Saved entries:
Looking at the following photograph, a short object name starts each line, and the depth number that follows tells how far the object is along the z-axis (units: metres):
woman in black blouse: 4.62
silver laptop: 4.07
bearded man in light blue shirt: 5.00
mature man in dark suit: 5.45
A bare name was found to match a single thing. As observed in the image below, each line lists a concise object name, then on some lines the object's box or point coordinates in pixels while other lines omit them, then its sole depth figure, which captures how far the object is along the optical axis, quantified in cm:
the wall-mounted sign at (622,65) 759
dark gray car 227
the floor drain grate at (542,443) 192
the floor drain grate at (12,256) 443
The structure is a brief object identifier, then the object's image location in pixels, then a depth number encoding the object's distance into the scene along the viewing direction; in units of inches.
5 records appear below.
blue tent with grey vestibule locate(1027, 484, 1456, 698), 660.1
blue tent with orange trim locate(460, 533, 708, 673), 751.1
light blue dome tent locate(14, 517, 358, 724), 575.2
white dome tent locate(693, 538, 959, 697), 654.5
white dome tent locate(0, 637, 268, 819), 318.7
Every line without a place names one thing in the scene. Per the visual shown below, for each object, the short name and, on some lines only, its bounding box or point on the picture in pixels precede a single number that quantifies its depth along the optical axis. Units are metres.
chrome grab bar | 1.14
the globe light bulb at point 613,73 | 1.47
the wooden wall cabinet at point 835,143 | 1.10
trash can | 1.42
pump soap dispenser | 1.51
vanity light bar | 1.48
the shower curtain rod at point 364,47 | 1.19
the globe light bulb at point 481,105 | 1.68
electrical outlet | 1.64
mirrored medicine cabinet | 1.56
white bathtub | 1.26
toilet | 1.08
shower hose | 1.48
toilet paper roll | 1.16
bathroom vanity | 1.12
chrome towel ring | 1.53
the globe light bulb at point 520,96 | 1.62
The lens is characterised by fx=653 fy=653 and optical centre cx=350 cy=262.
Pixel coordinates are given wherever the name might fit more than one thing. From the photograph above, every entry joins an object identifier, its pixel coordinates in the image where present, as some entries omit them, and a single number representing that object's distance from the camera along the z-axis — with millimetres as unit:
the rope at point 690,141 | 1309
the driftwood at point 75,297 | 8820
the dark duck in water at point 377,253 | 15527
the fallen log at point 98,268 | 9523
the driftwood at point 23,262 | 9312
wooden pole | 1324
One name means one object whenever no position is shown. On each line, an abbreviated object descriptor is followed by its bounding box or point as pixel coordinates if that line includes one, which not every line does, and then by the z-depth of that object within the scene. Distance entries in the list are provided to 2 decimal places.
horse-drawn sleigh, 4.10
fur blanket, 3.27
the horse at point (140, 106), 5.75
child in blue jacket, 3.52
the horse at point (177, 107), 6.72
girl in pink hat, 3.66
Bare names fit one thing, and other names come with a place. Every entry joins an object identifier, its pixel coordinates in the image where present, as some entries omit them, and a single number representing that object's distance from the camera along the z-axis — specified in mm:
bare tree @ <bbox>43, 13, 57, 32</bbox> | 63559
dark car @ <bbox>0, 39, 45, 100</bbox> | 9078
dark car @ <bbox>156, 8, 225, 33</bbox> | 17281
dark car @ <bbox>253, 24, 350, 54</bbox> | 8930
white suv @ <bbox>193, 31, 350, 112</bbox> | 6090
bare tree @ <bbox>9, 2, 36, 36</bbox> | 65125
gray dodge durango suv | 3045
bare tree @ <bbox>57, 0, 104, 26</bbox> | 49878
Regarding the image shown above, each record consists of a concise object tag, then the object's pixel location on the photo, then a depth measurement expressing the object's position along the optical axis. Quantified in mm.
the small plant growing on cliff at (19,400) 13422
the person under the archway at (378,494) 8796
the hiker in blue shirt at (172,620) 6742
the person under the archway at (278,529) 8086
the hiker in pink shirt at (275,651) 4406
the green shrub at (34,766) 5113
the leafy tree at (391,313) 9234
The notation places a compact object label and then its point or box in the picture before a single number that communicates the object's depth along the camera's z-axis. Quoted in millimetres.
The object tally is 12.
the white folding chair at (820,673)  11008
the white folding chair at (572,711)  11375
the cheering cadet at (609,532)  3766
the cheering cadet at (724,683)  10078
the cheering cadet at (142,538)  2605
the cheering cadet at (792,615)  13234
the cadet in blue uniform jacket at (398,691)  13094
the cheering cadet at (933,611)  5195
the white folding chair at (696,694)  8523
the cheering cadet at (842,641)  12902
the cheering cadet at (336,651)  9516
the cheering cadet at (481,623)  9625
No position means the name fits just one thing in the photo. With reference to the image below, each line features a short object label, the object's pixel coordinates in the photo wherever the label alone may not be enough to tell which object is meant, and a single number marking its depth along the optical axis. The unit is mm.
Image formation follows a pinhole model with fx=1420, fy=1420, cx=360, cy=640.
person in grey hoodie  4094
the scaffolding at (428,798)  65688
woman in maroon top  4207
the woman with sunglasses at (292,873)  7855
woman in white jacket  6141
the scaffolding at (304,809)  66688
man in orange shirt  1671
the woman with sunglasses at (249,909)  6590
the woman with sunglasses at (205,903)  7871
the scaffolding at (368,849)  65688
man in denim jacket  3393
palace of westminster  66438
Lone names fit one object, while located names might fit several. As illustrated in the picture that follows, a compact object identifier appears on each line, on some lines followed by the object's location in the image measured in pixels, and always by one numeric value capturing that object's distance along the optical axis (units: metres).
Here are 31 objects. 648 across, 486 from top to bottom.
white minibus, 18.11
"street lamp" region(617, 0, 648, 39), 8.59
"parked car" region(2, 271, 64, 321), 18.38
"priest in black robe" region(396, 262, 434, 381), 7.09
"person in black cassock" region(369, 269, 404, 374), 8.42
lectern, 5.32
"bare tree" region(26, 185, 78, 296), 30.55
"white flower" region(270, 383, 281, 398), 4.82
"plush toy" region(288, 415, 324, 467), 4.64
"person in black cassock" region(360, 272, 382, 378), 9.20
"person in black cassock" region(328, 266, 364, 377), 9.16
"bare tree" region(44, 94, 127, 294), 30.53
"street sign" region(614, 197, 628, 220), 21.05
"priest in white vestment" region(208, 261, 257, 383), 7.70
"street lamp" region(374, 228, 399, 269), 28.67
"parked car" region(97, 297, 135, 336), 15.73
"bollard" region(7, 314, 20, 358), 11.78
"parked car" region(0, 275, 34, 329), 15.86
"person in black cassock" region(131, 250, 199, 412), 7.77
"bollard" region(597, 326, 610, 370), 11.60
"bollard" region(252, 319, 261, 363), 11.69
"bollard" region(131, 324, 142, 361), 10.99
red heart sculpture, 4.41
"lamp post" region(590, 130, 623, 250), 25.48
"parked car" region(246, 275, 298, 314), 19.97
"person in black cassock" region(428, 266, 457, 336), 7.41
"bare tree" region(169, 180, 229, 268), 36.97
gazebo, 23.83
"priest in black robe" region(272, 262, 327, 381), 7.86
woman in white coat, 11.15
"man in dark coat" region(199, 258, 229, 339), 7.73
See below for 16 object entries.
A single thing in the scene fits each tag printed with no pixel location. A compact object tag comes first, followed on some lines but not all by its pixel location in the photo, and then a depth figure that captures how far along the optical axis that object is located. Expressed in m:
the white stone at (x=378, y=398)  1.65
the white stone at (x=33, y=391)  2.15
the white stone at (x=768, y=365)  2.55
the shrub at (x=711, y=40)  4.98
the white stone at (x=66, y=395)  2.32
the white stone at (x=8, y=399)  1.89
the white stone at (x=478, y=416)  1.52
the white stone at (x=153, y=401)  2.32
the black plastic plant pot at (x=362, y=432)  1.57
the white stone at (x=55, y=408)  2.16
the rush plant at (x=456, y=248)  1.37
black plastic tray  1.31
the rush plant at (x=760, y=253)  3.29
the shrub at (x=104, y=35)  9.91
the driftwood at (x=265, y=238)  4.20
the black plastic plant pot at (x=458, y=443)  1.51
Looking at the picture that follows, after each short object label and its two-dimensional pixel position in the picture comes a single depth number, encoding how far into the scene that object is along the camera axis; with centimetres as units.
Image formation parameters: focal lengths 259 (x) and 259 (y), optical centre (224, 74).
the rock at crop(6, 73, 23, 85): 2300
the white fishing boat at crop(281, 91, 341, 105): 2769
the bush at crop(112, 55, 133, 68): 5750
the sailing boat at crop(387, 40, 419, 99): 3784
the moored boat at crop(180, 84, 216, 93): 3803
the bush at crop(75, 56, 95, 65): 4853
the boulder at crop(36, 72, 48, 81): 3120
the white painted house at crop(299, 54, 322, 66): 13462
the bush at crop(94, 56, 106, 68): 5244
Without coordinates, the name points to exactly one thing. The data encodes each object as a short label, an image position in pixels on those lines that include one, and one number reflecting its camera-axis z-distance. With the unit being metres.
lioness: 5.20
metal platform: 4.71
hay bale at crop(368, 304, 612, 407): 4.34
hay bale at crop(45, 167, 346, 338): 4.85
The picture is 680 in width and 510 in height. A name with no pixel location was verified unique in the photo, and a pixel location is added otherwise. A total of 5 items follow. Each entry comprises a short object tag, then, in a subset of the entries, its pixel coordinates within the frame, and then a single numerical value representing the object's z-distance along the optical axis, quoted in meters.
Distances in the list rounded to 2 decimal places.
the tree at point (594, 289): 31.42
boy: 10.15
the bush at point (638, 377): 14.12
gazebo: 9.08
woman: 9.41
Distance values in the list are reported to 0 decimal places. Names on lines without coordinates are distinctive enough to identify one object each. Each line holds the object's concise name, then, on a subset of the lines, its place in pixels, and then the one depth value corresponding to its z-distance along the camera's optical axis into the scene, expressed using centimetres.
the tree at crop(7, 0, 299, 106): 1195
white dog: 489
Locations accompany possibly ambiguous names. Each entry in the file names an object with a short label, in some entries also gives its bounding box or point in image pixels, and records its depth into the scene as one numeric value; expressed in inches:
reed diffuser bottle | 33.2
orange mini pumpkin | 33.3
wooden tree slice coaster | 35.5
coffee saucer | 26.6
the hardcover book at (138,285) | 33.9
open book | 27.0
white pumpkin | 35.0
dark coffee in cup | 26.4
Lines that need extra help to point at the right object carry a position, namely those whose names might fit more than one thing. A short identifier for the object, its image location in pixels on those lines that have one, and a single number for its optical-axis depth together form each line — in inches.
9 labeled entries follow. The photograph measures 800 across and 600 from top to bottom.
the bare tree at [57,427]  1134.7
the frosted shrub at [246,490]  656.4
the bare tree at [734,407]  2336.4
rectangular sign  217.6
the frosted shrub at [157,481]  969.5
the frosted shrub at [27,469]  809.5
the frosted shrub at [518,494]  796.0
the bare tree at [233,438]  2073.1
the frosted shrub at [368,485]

YOUR OBJECTIVE: Copy out the range of lines above starting at the line with "the shrub at (x=711, y=40)" and ending at the line with "woman: 9.41", exactly and including both.

EXPECTED ANSWER:
the shrub at (x=711, y=40)  4.98
the white stone at (x=66, y=395)  2.32
the white stone at (x=8, y=399)  1.89
the white stone at (x=478, y=416)  1.52
the white stone at (x=153, y=401)  2.32
the black plastic plant pot at (x=362, y=432)  1.57
the white stone at (x=55, y=408)  2.16
the rush plant at (x=456, y=248)  1.37
black plastic tray  1.31
the rush plant at (x=760, y=253)  3.29
the shrub at (x=104, y=35)  9.91
the driftwood at (x=265, y=238)  4.20
the black plastic plant pot at (x=458, y=443)  1.51
Looking at the picture that follows, after each short object label and its two-dimensional pixel position in the picture comes a single depth number, encoding how far into the scene that object is along the camera axis; with centimetres as units.
Image formation parameters: focal lengths 259 (x) and 259 (y), optical centre (224, 74).
the rock at crop(6, 73, 23, 85): 2300
the white fishing boat at crop(281, 91, 341, 105): 2769
the bush at crop(112, 55, 133, 68): 5750
the sailing boat at crop(387, 40, 419, 99): 3784
the moored boat at crop(180, 84, 216, 93): 3803
the bush at crop(75, 56, 95, 65): 4853
the boulder at crop(36, 72, 48, 81): 3120
the white painted house at crop(299, 54, 322, 66): 13462
the bush at crop(94, 56, 106, 68): 5244
Without coordinates, the name points to exactly one thing. The data encodes each object as a short label, an image position in pixels on those lines that include one, and one number reflecting its camera-axis z-distance. With the unit being metres.
lioness: 5.20
metal platform: 4.71
hay bale at crop(368, 304, 612, 407): 4.34
hay bale at crop(45, 167, 346, 338): 4.85
The picture is 680 in width and 510 in height. A name with no pixel location was verified unique in the photo, and a pixel location is added otherwise. A total of 5 items follow. Each entry comprises a short object tag, then, in a subset of the entries, its pixel coordinates within the frame, and then a single numerical value representing the object's z-distance along the optical axis, quoted in meters.
Distances in the list rounded to 2 decimal places.
the tree at point (594, 289): 31.42
boy: 10.15
the bush at point (638, 377): 14.12
gazebo: 9.08
woman: 9.41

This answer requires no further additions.